Extend the piece about famous movies known only by reputation, starting after its final paragraph.

= Selected text =
◇ ◇ ◇ ◇ ◇

I’ve heard the title of this movie thrown around a bit, but I never really understood much more. I didn’t know if it was a movie or a series or what, probably anime but maybe not. I assumed it was action, and probably grim and gritty, and that’s about the end of what I thought I knew, until I saw it called out as being extremely influential on Eastern and Western animation alike, and as the referent of that one motorbike slide that’s everywhere in animation.
It turns out this seems to also be the source of that “Neo-Tokyo” I’ve heard about. And this is probably why some of the names I hear come up a bunch in Anime circles come up so much, but I don’t know what Japanese names are more generic versus more unique.
This is one more legend that’s a bit of a black box. I know there’s a monster besieging a research station in the Arctic or Antarctic, and that’s about it. I think almost the entire movie goes without showing the monster? It might be an alien but it’s left ambiguous? The poster is as much of a masterpiece as the movie, they say, and it is a fantastic poster.
I dimly recall a TV special about practical and visual effects in horror movies in general that may have touched on this movie, but I’m not sure. The images I’m remembering could be almost any horror movie, but they could fit a frozen research station for all I know.

◇ ◇ ◇ ◇ ◇

= Data extract =
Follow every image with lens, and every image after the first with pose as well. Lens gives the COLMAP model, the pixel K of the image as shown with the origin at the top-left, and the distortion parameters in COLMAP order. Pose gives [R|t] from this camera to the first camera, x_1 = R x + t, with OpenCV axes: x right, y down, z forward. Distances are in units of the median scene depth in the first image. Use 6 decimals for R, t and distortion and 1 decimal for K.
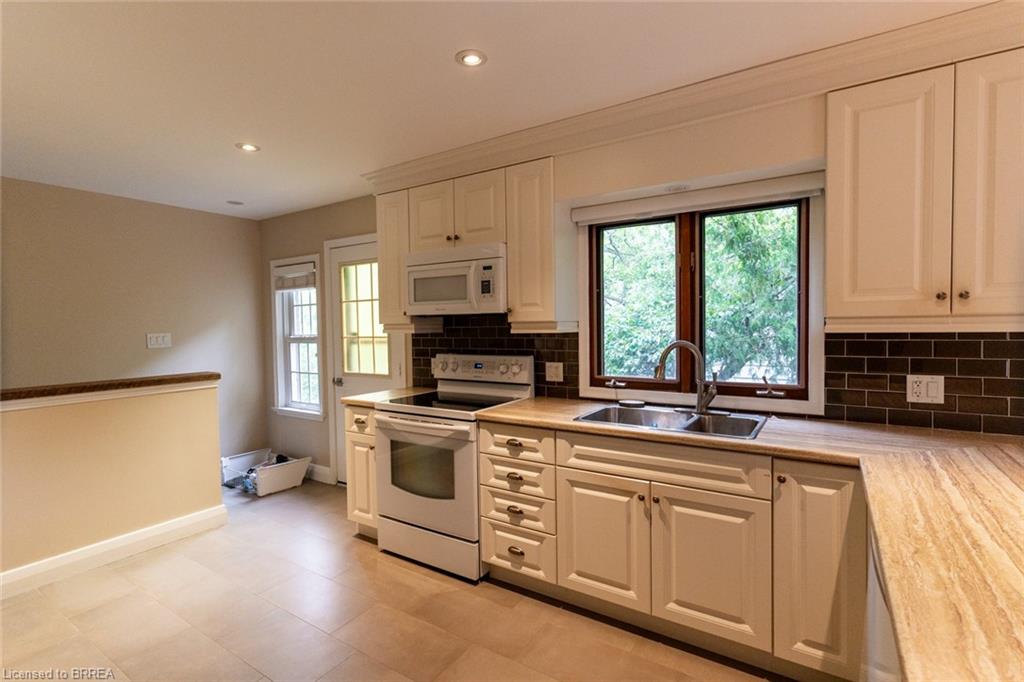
lens RADIAL K [[483.1, 0, 510.9], [0, 483.1, 339.1], [0, 0, 1]] dist [0.002846, -0.000383]
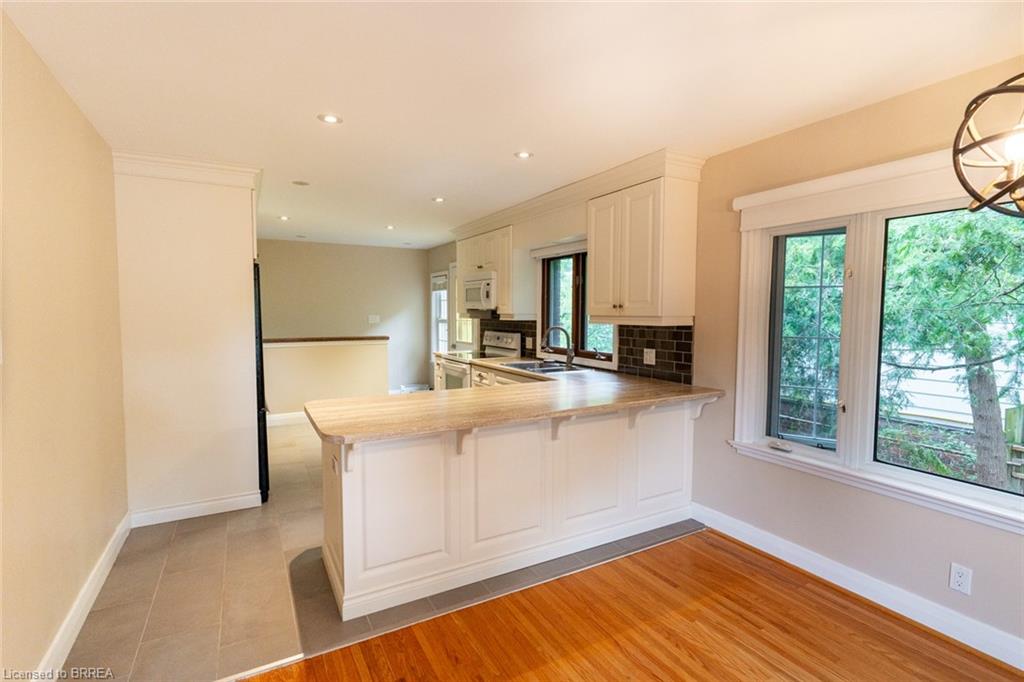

◇ ◇ ◇ ◇ ◇

= Result for this task =
The summary on this that I saw first was pretty scant. Ringo Starr is a loser caveman, he wants to get the girl. I dug deeper and there wasn’t much more short of a blow by blow synopsis. There’s something about an adventure and exile, but it seems to just be “let’s put Ringo Starr in a silly costume and have some fun with how stupid cave people were.”
This movie has always existed. Or at least, it’s always existed in my world. As my ability to remember the past coalesced, this title was among the ones that was already in our collection, which I was watching regularly. Maybe not as regularly as others, but I can’t clearly remember how much I watched one or the other. Anyway, I wasn’t allowed to watch anything more than once in a day, which I came to realize later in life was probably mostly for the preservation of my parents’ sanity, and in a distant second, the cassette tapes my brother and I were wearing out.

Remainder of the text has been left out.